The procedure in renewing the cell is as follows : A casing is placed outside of the zinc-containing case, having inside dimensions a little greater than the zinc cup. The space between the zinc cup and case is filled with a dry electrolyte, which, upon the addition of moisture, sets up a chemical action with the exterior surface of the zinc, and the latter having been perforated, causes electrical action to be again produced.

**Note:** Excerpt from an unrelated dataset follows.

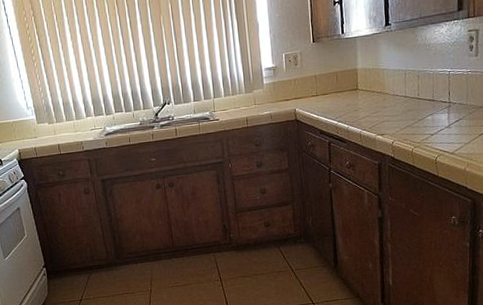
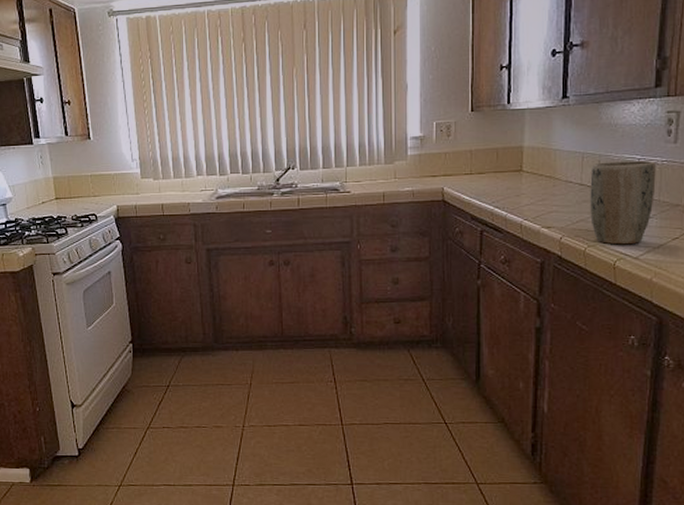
plant pot: none [412,72,464,144] -> present [590,160,656,245]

The casing, or cup, to be used outside the zinc cup should be made of a waterproof material. The electrolyte instead of being placed between this cup and the zinc in a powdered form, as might be expected, should be held by several layers of blotting paper, formed into a cylinder of the proper diameter to fit snugly on the outside of the zinc cup. This porous cup should be impregnated with a solution containing the following materials in the approximate amounts given : Muriate of ammonia, 10 parts; bichromate of potash, 4 parts, and chloride of sodium, 4 parts. After the porous cup has thoroughly soaked in the above solution it should be dried by passing a roller over its external surface when it is mounted on a wooden cylinder of proper diameter. The moisture-proof cup may be formed outside the porous cup by covering the latter with several coats of waterproofing paste and winding on several thicknesses of common manila paper, each layer of paper being treated with the paste. A disk of cardboard, properly treated, should be placed in the end of the cylinder to form the bottom, and the edge of the manila paper folded in over it and pasted in place.
The pasteboard covering surrounding the zinc cup of the cell should be removed and the surface of the zinc thoroughly cleaned. The coal tar in the top of the zinc cup should be removed by tapping around the edge with a hammer, and a large number of small holes should be made in the walls of the cup with a sharp instrument. Then put the cell within the porous cup and fill the top with clear water, preferably rain water. A chemical reaction will immediately take place between the outer surface of the zinc and the chemicals contained in the material forming the porous cup, and the terminal voltage of the cell will be practically the same as it was when the cell was new. The water, of course, must be replenished from time to time on account of evaporation, and the useful life of the cell can be prolonged for a considerable time. A part cross section of a cell treated as described above is shown in the accompanying sketch.